Komisi X DPR RI Dukung Target Timnas Indonesia Lolos Piala Dunia 2030

Caption : Wakil Ketua Komisi X DPR RI, Kurniasih Mufidayati

POLITIK.SERGAP

JAKARTA, || Komisi X DPR RI menyatakan dukungan penuh terhadap langkah pemerintah dan Persatuan Sepak Bola Seluruh Indonesia (PSSI) dalam meningkatkan kualitas pembinaan sepak bola nasional guna mewujudkan target Tim Nasional Indonesia lolos ke Piala Dunia 2030.

Dukungan tersebut mencakup penguatan kebijakan, konsistensi pelaksanaan program pembinaan, serta dukungan anggaran yang memadai agar timnas mampu bersaing di tingkat internasional.

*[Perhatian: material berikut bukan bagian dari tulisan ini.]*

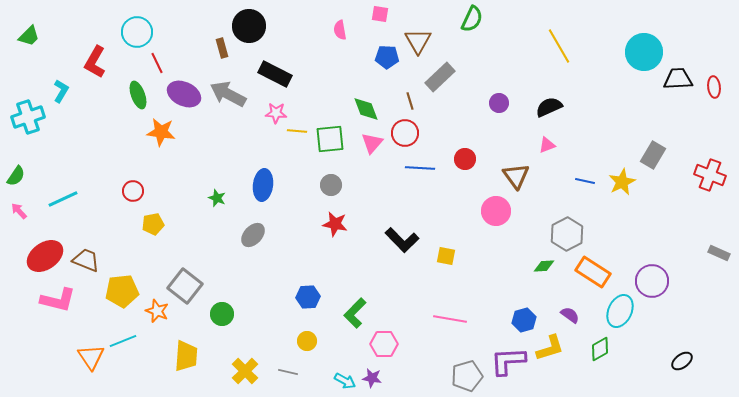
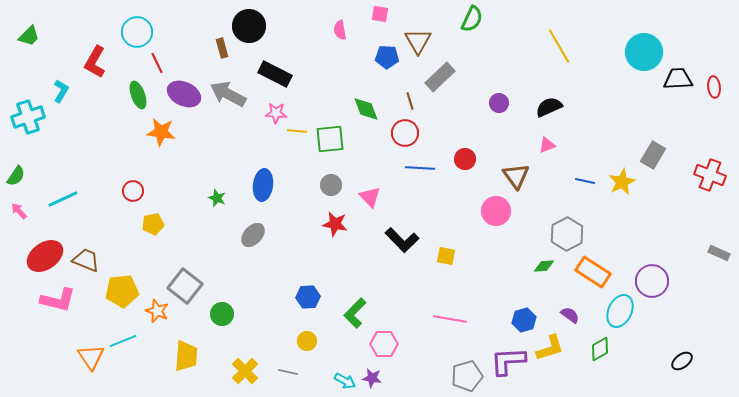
pink triangle at (372, 143): moved 2 px left, 54 px down; rotated 25 degrees counterclockwise
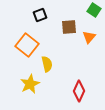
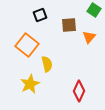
brown square: moved 2 px up
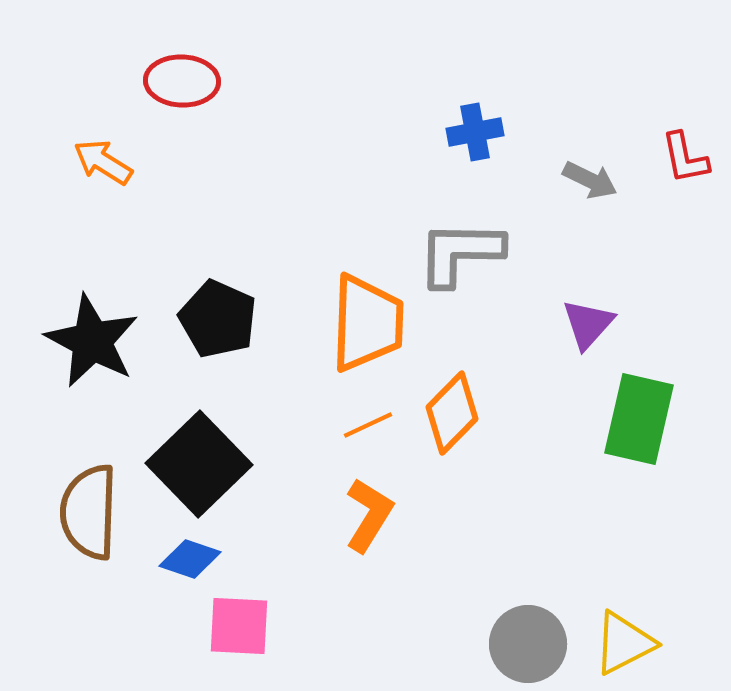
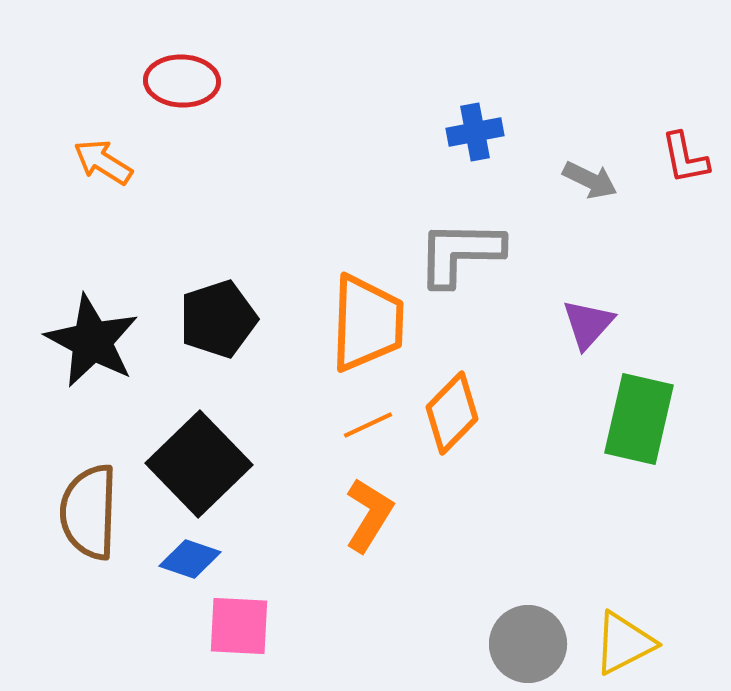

Wakil Ketua Komisi X DPR RI Kurniasih Mufidayati menegaskan bahwa kegagalan timnas pada periode sebelumnya harus dijadikan momentum evaluasi dan pemacu semangat untuk menatap target yang lebih besar ke depan.

“Kita cukup terpukul ketika timnas belum ditakdirkan masuk Piala Dunia. Namun kita tidak boleh berhenti. Kita harus punya target yang jelas, dan Piala Dunia 2030 menjadi tujuan yang harus kita perjuangkan bersama,” ujar Kurniasih di Jakarta, Selasa (13/1/2026).

Menurutnya, Komisi X DPR RI mendorong penguatan pembinaan sepak bola nasional dari berbagai aspek, terutama dukungan anggaran dan konsistensi pelaksanaan program oleh kementerian terkait serta PSSI.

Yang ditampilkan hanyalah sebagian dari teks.